Kate couldn't speak. She could only nod, he eyes golden and starry with relief.
`I really am sorry, Kate,' Luke went o seriously. `When I saw you get into that lift suddenly realised what a fool I'd been and that if I let you go like that it would be the worst thing I'd ever done. I've never run so fast as I did down those stairs; I was terrified you'd leave before I caught you, so I called the lift at ever floor in the hope of slowing you down. I only just made it in time.'
He paused. `I don't know why I blew my top like that. After last night I was sure of what I'd suspected for a long time-that you were the only woman for me. It was just such a shock to suddenly find that you were someone completely different.'
`I'm sorry too,' Kate said. `I should have told you, but I didn't want to spoil things. I wanted you to think of me as the woman I am now, not the girl I was then. I didn't think you'd want to remember kissing that plain, scrawny girl.'
`I didn't, but not for the reason you think,' Luke said slowly. `I wished I hadn't taken my anger with Helen out on you. Afterwards it was hard to forget the look in your eyes when I let you go. In later years, whenever I did something I wasn't very proud of I'd remember that look.'
Kate smiled. `I'm glad you remembered. That was my first kiss, Luke. Nobody ever kissed me like that. I think I've been in love with you ever since.'
`Do you love me now, even after the way I've shouted at you and bullied you?’
'More than ever,' she said, and he caught her to him for a kiss that went on and on in the giddy exhilaration of knowing that everything was going to be all right.

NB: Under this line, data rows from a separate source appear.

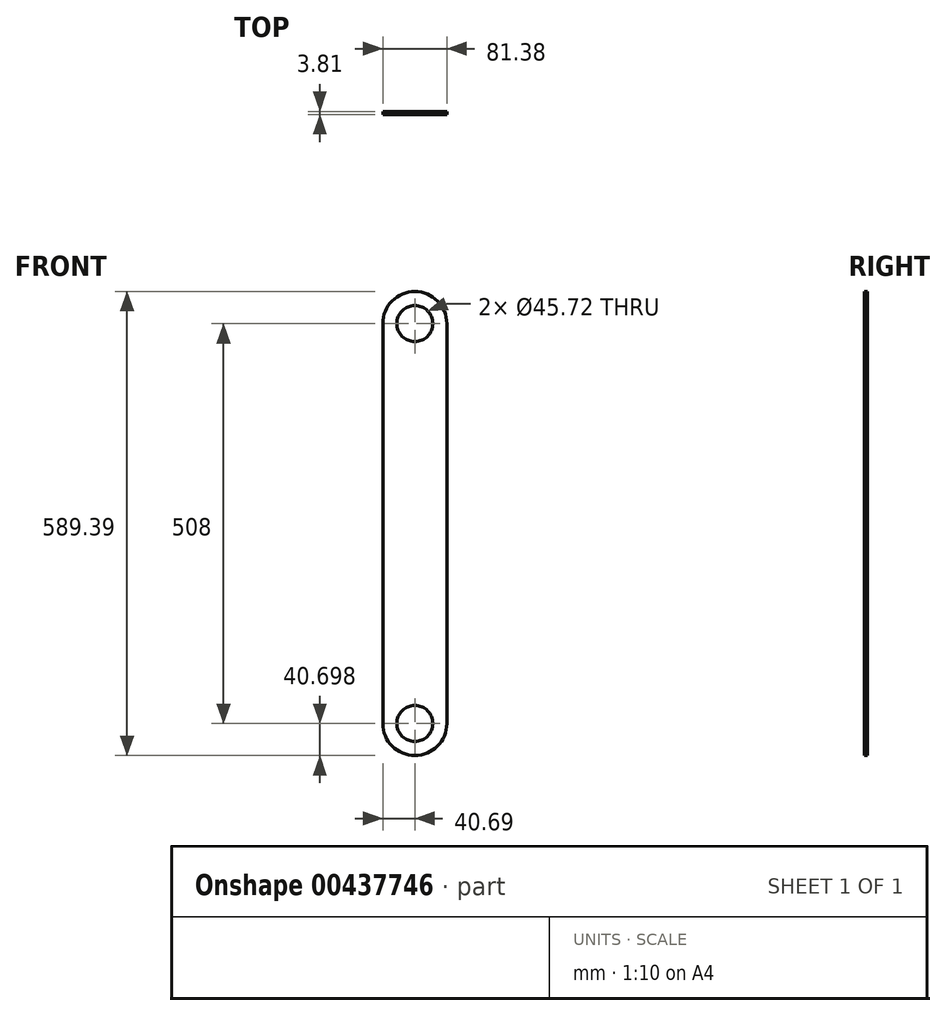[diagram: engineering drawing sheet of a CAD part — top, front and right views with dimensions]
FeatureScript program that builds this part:
annotation { "Feature Type Name" : "Feature", "Feature Type Description" : "" }
export const myFeature = defineFeature(function(context is Context, id is Id, definition is map)
    precondition{}
    {
        {
            var Q0;
            Q0=qCreatedBy(makeId("Front.planeOp"),FACE);
            var sketch = newSketch(context, id + "F0", { "sketchPlane" : qUnion([Q0])});
            skLineSegment(sketch, "E0", {"start": v(-64.64, -245.94) * mm, "end": v(-64.64, 262.06) * mm});
            skArc(sketch, "E1", {"start": v(16.74, 262.06) * mm, "mid": v(-23.95, 302.75) * mm, "end": v(-64.64, 262.06) * mm});
            skLineSegment(sketch, "E2", {"start": v(16.74, 262.06) * mm, "end": v(16.74, -245.94) * mm});
            skArc(sketch, "E3", {"start": v(-64.64, -245.94) * mm, "mid": v(-23.95, -286.64) * mm, "end": v(16.74, -245.94) * mm});
            skSolve(sketch);
        }
        {
            var Q0;
            Q0=makeQuery(id+"F0.imprint","IMPRINT",FACE,{"disambiguationData":[TD([[makeQuery(id+"F0.imprint","IMPRINT",EDGE,{"derivedFrom":sQuery(id+"F0.wireOp",EDGE,"E0")}),-1.0]])]});
            extrude(context, id + "F1", {"entities" : qUnion([Q0]), "depth" : 3.8 * mm});
        }
        {
            var Q0;
            Q0=makeQuery(id+"F1.opExtrude","CAP_FACE",FACE,{"disambiguationData":[OSD([sQuery(id+"F0.wireOp",EDGE,"E0"),sQuery(id+"F0.wireOp",EDGE,"E1"),sQuery(id+"F0.wireOp",EDGE,"E2"),sQuery(id+"F0.wireOp",EDGE,"E3")])],"isStart":false});
            var sketch = newSketch(context, id + "F2", { "sketchPlane" : qUnion([Q0])});
            skCircle(sketch, "E4", {"center": v(-23.95, 262.06) * mm, "radius": 22.86 * mm});
            skCircle(sketch, "E5", {"center": v(-23.95, -245.94) * mm, "radius": 22.86 * mm});
            skSolve(sketch);
        }
        {
            var Q0;
            Q0=makeQuery(id+"F2.imprint","IMPRINT",FACE,{"disambiguationData":[TD([[makeQuery(id+"F2.imprint","IMPRINT",EDGE,{"derivedFrom":sQuery(id+"F2.wireOp",EDGE,"E4")}),1.0]])]});
            var Q1;
            Q1=makeQuery(id+"F2.imprint","IMPRINT",FACE,{"disambiguationData":[TD([[makeQuery(id+"F2.imprint","IMPRINT",EDGE,{"derivedFrom":sQuery(id+"F2.wireOp",EDGE,"E5")}),1.0]])]});
            extrude(context, id + "F3", {"entities" : qUnion([Q0, Q1]), "operationType" : NewBodyOperationType.REMOVE, "oppositeDirection" : true, "depth" : 25.4 * mm});
        }
    });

`Luke?' Kate said later. She was sitting on his lap on one of the squashy leather chairs she had avoided during her interview, and her fingers were curling round his. `Why did you take up with Helen again? She was so cruel to you before.'
Luke stroked her face with such tenderness that her heart ached. `Why? I think I had some vague thought of getting my own back on her. She's not nearly as cool as she likes to make out, and she wants marriage just as much as anyone else. I have to admit I took some amusement from beating her at her own game, stringing her along and then suddenly taking up with someone else. Besides, you were right, I have had a bit of a chip on my shoulder for a long time, and Helen is… well, she's very beautiful. She was good for my image.'
`I told her not to come back while I was still your secretary,' Kate confessed.
`I know. She told me. She was furious with you when she met me in the corridor and dropped the bombshell about who you were. I think she must have realised how much you meant to me, because she told me what she said to you about my previous secretaries-all nonsense, of course. There's only one secretary who's ever made me realise that all the attempts I'd made to stay cynical and detached were just a pretence.'
`What happened to her?' Kate asked innocently.
`Oh, I sacked her.'
`You what?' Kate sat up, indignant, but Luke pulled her back against him. `I decided she was just too distracting at the office. In any case, her talents could be put to better use elsewhere.'
She eyed him speculatively. `Where?’
'In my home and in my heart,' Luke said, and tightened his arms about her. `Marry me, Kate,' he demanded, suddenly urgent, and then, with a smile that sent shivers of anticipation down her spine, `please?'
Kate rested her face against his neck and sighed with happiness. `Since you ask so nicely… yes.' `Yes what?' said Luke, pretending to be shocked.